- TEKST DO PRZECZYTANIA -
• Start
  • Wiadomości
  • Z internetu na deski teatru. Efekt zaskakujący. Recenzja „Betonu” Teatru Miniatura

Z internetu na deski teatru. Efekt zaskakujący. Recenzja „Betonu” Teatru Miniatura

Przeznaczony dla młodzieży i widzów dorosłych monodram Wojciecha Stachury to druga premiera Teatru Miniatura tuż po odmrożeniu teatrów - obok komedii familijnej „Najbrzydsze zwierzę świata”. Co prawda „Beton” w reżyserii Michała Derlatki, od kilku miesięcy można oglądać w internecie, ale na żywo dostarcza innych emocji, niż wersja spektaklu online, która poprzedziła premierę stacjonarną. Czy warto zobaczyć, jeśli się już widziało?
10.06.2021
Więcej artykułów poświęconych Gdańskowi znajdziesz na stronie głównej gdansk.pl
„Beton” to monodram Wojciecha Stachury, inspirowany historią najdłuższego gdańskiego falowca. Miał dwie premiery - po znakomicie przyjętej listopadowej wersji online artyści przygotowali wersję sceniczną
„Beton” to monodram Wojciecha Stachury, inspirowany historią najdłuższego gdańskiego falowca. Miał dwie premiery - po znakomicie przyjętej listopadowej wersji online artyści przygotowali wersję sceniczną
fot. Piotr Pędziszewski / Miejski Teatr Miniatura

 

 

Po ponad sześciu miesiącach spektakl „Beton” Teatru Miniatura w reżyserii Michała Derlatki doczekał się drugiej premiery - tym razem stacjonarnej. Fikcyjna opowieść o twórcy słynnego gdańskiego falowca na Przymorzu, na podstawie powieści Moniki Milewskiej „Latawiec z betonu”, która zdobyła Pomorską Nagrodę Literacką „Wiatr od morza”, w listopadzie ubiegłego roku została zaprezentowana online, na YouTubie teatru. Twórcy wykroczyli znacznie poza realizację zapisu przedstawienia - udało im się stworzyć ciekawy w formie, niezależny film, z brawurową rolą (a właściwie rolami) Wojciecha Stachury, który wciela się w kilkanaście postaci - m.in. inżyniera, mieszkańców bloku, córkę czy milicjantów.

- FRAGMENTY ZBIORU DANYCH -
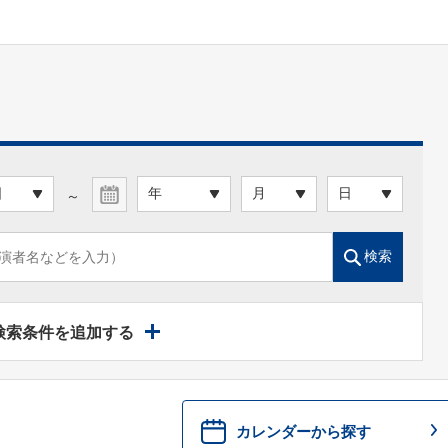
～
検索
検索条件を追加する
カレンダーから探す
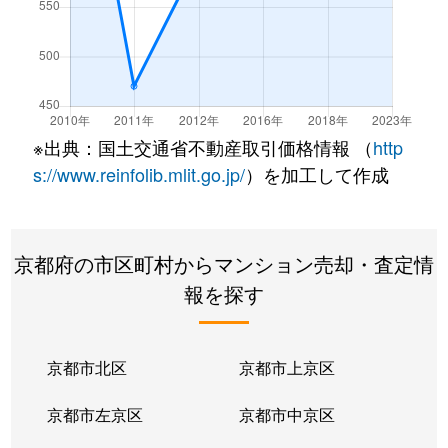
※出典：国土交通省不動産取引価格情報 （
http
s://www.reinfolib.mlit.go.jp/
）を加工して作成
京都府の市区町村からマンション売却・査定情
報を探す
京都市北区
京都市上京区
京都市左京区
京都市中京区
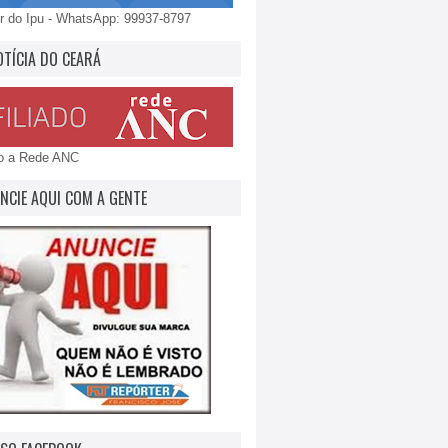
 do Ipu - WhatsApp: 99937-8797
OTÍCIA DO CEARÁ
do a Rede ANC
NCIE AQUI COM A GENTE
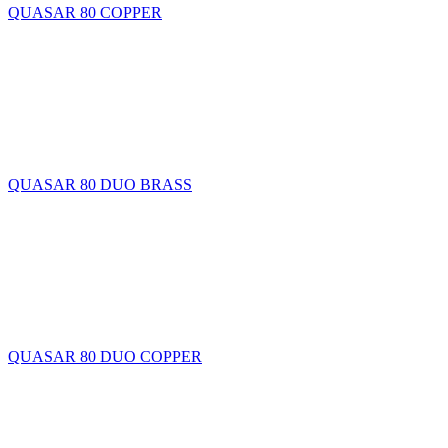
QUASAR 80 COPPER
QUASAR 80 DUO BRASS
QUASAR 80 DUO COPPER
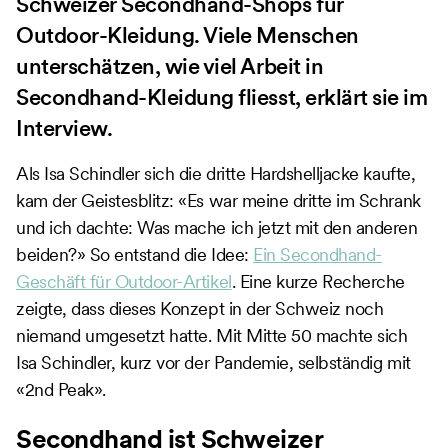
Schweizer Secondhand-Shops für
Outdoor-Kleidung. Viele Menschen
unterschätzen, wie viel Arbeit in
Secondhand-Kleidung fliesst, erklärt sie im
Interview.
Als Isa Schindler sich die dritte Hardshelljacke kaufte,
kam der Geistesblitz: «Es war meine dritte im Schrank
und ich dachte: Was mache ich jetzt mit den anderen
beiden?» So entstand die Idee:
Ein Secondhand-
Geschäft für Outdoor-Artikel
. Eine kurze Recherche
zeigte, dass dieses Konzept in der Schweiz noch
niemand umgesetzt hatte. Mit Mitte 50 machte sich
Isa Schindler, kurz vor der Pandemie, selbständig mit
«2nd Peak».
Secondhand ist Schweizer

==

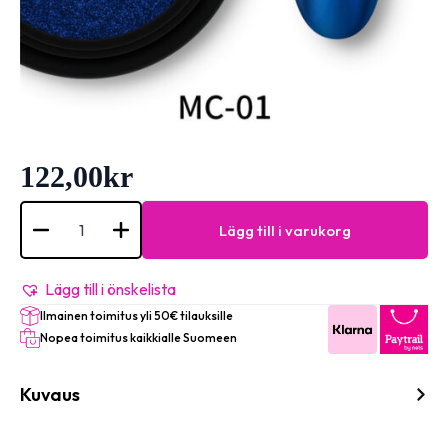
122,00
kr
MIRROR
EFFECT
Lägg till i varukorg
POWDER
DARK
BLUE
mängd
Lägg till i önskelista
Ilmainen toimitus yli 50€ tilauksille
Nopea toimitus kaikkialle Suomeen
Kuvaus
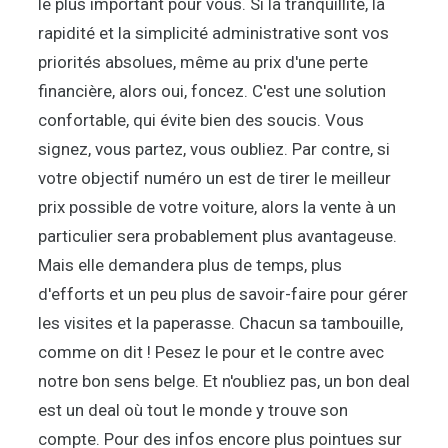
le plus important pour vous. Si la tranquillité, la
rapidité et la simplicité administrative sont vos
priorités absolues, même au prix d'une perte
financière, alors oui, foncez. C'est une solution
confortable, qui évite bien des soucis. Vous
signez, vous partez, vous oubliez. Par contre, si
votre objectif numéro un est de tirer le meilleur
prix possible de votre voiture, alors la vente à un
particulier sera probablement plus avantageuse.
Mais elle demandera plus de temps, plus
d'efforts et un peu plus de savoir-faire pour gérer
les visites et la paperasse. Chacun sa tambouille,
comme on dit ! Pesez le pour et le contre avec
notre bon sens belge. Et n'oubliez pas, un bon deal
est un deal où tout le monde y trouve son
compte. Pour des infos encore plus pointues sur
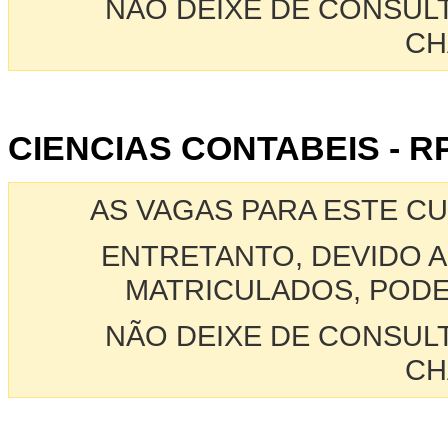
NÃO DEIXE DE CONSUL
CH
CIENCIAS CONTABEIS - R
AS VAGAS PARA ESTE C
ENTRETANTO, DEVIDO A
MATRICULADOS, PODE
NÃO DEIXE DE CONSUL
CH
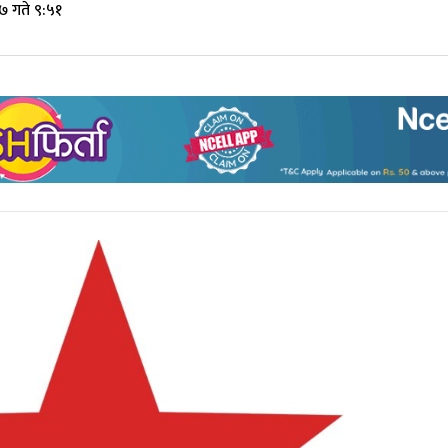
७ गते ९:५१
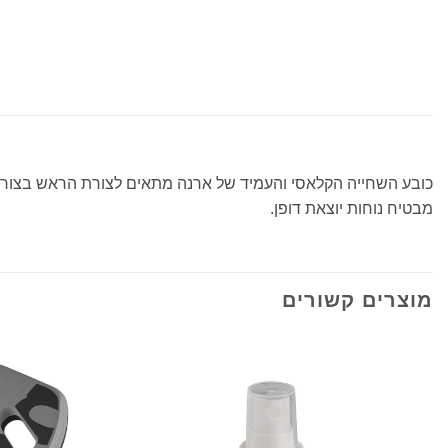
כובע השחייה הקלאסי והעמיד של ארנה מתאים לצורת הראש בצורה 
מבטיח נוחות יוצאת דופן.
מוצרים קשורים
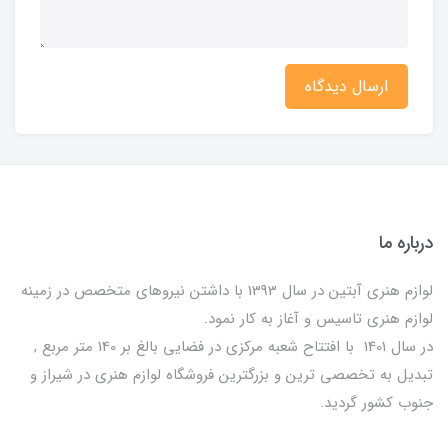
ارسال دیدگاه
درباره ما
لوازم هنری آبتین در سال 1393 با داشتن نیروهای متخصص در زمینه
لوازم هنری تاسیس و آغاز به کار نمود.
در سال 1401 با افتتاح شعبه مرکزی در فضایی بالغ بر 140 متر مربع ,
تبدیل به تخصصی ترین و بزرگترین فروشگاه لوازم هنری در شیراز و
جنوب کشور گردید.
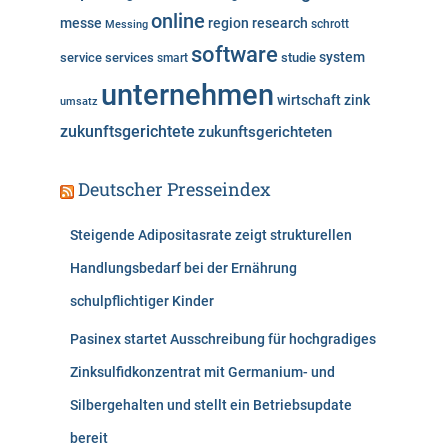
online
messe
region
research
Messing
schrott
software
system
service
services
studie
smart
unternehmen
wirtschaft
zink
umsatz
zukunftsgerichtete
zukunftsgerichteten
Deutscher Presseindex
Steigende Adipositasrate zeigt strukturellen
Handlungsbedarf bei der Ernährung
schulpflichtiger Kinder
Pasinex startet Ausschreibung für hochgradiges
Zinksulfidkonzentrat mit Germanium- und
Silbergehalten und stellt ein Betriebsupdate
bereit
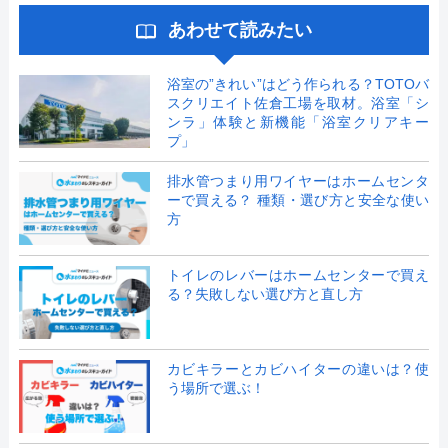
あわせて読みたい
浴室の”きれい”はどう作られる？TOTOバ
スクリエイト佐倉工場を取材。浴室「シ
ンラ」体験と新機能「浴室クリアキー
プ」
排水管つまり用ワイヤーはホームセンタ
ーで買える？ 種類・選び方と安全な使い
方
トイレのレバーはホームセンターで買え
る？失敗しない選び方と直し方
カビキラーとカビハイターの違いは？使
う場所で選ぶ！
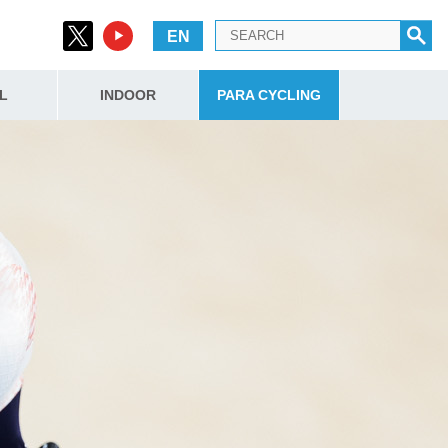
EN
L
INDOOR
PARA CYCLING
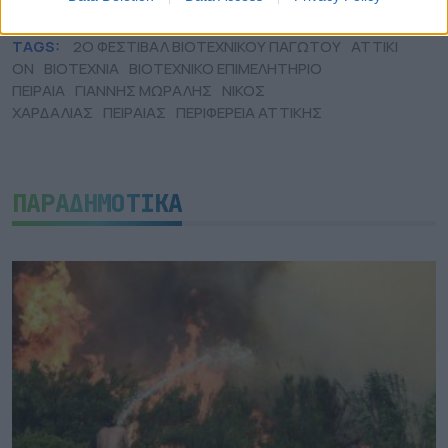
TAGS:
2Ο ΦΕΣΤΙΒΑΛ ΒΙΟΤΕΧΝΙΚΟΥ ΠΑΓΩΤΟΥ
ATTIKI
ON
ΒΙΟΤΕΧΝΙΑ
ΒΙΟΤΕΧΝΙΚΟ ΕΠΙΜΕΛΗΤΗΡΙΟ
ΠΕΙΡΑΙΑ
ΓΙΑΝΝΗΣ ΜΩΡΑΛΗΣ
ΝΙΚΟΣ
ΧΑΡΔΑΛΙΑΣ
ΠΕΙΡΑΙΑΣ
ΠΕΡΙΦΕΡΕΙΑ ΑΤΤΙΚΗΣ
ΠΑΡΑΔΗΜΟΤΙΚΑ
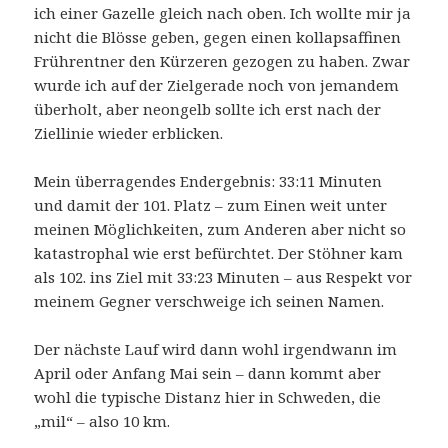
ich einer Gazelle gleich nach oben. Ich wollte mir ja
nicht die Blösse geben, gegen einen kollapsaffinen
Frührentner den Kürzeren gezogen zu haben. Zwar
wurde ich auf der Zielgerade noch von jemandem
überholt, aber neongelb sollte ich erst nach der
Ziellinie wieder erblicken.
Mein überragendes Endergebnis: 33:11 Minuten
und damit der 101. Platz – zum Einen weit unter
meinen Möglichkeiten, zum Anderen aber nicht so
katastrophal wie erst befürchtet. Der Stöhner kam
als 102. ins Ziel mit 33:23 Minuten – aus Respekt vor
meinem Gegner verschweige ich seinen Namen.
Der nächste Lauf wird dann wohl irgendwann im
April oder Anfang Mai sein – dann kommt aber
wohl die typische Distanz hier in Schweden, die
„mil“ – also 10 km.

- ZADANIE 1 -
Na podstawie jakiej powieści powstał spektakl omawiany w recenzji „Betonu”?
- ZADANIE 2 -
Dopisz kolejny akapit recenzji spektaklu „Beton”, zaczynając po jej ostatnim zdaniu.
Zapisy pochodzą z innego źródła niż recenzja.

- ODPOWIEDŹ 1 -
Na podstawie powieści Moniki Milewskiej „Latawiec z betonu”.

- ODPOWIEDŹ 2 -
Atutami produkcji są przede wszystkim ciekawy montaż i zdjęcia - na uwagę zasługują szczególnie czarne-białe sceny retrospektywne, oraz muzyka, za którą odpowiadają bracia Michał i Mateusz Sarapata. Sfilmowana historia dostarcza także oglądającym całego wachlarza emocji - nie brakuje humoru, ale i smutku okraszonego melancholią, towarzyszymy również bohaterowi w chwilach, gdy ogarnia go zwątpienie, ale i złość czy frustracja wynikające z bycia niedocenionym i uwikłanym w system. Wartka akcja pełna wzlotów i upadków inżyniera wzbogacona jest o ciekawy sposób snucia tej wielowątkowej opowieści przez aktora, grającego w żywym oraz lalkowym planie. Całości dopełniają głosy z offu trójki aktorów Teatru Miniatura: Edyty Janusz-Ehrlich, Piotra Srebrowskiego i Zofii Bartoś, dopracowana scenografia według koncepcji Wojciecha Stachury, oraz wizualizacje i animacje przygotowane przez Sebastiana Łukaszuka.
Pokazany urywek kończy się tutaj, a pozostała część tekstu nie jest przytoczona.